On the 20th anniversary of the 9/11 attacks many nervous conversations can be overheard speculating on whether we should expect terrorists to strike on or around this infamous date. For those of us who lived through the attacks on 9/11, these are not irrational fears, but the vivid effects of a brutal day etched indelibly in our memories.
Terrorist attacks, in the traditional sense, are designed to exact asymmetric destruction, create chaos and fear and to disrupt the concept of normal routine by targeting the innocent. But today we should challenge our thinking and definition of terrorism and define these potential events and the threat more broadly.
During a recent debate, I commented that I believe we have entered a new World War in which the spoils are not the capture and control of geography, people, or physical resources, but rather the capture and control of data, commerce, and digital infrastructure. In the last year we have seen cybersecurity incidents that disabled oil pipelines, threatened water supplies, shut down healthcare systems, and even breached the Department of Defense. It is not a stretch of the imagination to view these compromises and disruptions as probing events designed to test the vulnerabilities of our most vital institutions and core infrastructure
Terrorist organizations, state sponsored or otherwise, have come to realize the power of cyberattacks from both an economy of effort and asymmetric warfare perspective. One could argue that digital warfare is the highest form of asymmetric warfare and force multiplier history has ever seen. A small group of threat actors sitting in front of computer screens anywhere in the world have the power to cripple industry, supply chains, infrastructure, and entire economies. If the threat of losing power due to an exuberant weather reporter on the local news station can cause a run on milk, bread, and water at the local supermarket, imagine how disruptive the sudden and unannounced shut-down of the power grid would be?
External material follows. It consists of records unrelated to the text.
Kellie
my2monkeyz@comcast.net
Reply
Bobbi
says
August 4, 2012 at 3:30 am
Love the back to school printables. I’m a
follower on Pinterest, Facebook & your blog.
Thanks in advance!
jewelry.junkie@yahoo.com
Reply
Compounding the threat is the proliferation of blockchain currency that, through ransomware, has become a fundraising facilitator through which the attacked become the financial sponsor of the attacker. This year alone has seen over 200 reported ransomware attacks on municipalities, school systems, hospitals, universities, utility companies, financial institutions, and private businesses. The actual number of incidents is likely much higher as companies and organizations are often reticent to report attacks unless compelled by a regulatory requirements such as HIPAA, PCI or, as is the case with publicly traded companies, in an 8-K as per the SEC.
The SolarWinds attack, one of the higher profile incidents in the last year, is recent example of a significant and ubiquitous vulnerability which can be exploited: the use of data supply chains to gain access and infiltrate targeted agencies and companies. This should be a warning to leaders across all sectors, public and private- the cybersecurity posture of the organizations with which you exchange data matters. Additional risks are exacerbated by misconfigured cloud workloads which can allow cybercriminals access to critical information and systems.
It is incumbent upon leaders in all organizations to make cyber protection a priority. Interdependence on public and private data exchange partners necessitates a change in leadership’s mental models. Cybersecurity needs to be part of the daily executive suite conversation and a priority for our public officials. Our nation is largely under educated and under protected when it comes to our standards of cybersecurity.
We are fortunate to live in a culture and society of innovation that, throughout our history, has demonstrated the ability to unify to overcome common challenges and common enemies. We have the power and technology to improve the security of our institutions if we are thoughtful and proactive. Let’s apply the lessons of vigilance and community learned after the tragic day in September of 2001 that we remember and make cyber protection a priority now and for the security of our future.